The Diabetic Retinopathy screening and treatment initiative commenced in 2013 and was successful in inviting 30% of registered patients with diabetes for screening, as planned. In 2014, it is proposed to screen the remaining 70% of the diabetic population, as set out in the HSE's National Service Plan 2014. This screening is being carried out through the National Cancer Control Programme Office.

A National Model of Care for Type 2 Diabetes has been developed with the joint involvement of health care providers in primary, secondary and tertiary care sectors. The focus of the Model is the concept of "Integrated Care", where all health care providers come together to communicate effectively and coherently to manage a person with Type 2 Diabetes.

In summary, the Model recommends that:

- People with uncomplicated Type 2 Diabetes will be under the governance of their General Practitioner (GP), with the support of a multidisciplinary community based team and have a clearly defined pathway of care, and will be seen three times a year in a primary care setting.
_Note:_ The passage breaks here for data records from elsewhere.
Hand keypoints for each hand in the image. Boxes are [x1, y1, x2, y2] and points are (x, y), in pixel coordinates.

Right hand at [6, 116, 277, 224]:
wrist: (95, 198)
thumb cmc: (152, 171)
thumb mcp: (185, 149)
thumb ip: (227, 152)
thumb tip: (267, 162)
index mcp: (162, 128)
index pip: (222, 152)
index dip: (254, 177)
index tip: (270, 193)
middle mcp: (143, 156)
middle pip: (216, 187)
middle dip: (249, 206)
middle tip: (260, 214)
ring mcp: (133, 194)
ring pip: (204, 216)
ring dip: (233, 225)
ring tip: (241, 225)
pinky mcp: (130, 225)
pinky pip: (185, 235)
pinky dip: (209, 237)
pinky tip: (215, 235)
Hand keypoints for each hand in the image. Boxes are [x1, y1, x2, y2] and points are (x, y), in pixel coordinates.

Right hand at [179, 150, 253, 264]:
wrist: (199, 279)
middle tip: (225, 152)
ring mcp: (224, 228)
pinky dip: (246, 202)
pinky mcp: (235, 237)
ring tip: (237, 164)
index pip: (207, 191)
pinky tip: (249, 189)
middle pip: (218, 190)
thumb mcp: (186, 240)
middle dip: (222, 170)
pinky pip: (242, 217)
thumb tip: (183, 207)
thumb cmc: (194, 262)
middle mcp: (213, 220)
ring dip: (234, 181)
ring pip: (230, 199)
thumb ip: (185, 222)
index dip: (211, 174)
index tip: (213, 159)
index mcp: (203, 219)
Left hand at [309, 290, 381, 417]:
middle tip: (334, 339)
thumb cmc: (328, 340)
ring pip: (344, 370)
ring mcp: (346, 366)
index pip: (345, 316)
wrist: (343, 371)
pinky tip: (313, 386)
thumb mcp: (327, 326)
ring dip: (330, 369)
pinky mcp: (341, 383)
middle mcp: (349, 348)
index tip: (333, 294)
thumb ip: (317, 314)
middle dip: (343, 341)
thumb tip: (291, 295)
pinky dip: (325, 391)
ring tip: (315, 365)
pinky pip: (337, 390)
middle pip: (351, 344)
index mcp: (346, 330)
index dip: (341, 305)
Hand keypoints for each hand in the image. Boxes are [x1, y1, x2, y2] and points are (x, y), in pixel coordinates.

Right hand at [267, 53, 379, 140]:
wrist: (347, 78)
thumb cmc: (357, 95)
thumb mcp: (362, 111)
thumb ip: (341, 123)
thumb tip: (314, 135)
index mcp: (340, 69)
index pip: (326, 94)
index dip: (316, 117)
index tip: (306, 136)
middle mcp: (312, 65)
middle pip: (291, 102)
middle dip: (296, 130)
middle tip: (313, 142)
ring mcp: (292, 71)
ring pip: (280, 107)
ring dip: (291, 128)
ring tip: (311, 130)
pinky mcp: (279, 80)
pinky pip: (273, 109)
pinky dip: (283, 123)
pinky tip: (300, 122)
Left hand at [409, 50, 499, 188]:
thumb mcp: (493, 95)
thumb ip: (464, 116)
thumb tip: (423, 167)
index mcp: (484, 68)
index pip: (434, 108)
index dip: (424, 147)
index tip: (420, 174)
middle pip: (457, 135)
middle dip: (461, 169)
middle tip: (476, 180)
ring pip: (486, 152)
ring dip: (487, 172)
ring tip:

- People with complicated Type 2 Diabetes will be under the governance of both their GP and a consultant endocrinologist in a secondary or tertiary care setting.

- People with Type 1 Diabetes or complex genetic or secondary causes of diabetes will have their diabetes related care under the governance of the consultant-led diabetes multidisciplinary team in a secondary or tertiary care setting.

As part of the phased roll out of the National Integrated Care Diabetes Programme and to support the Model of Care, the Government approved funding for the appointment of 17 Integrated Care Diabetes Nurse Specialists (one per HSE Integrated Service Area). These Diabetes Nurse Specialists will play a key role in the development of clinically sound collaborative links between primary care and secondary care providers and will also be an essential resource in empowering patients to achieve optimum diabetes control. To date, 16 of these posts have been filled or have start dates agreed and the remaining post will be filled as soon as possible in 2014.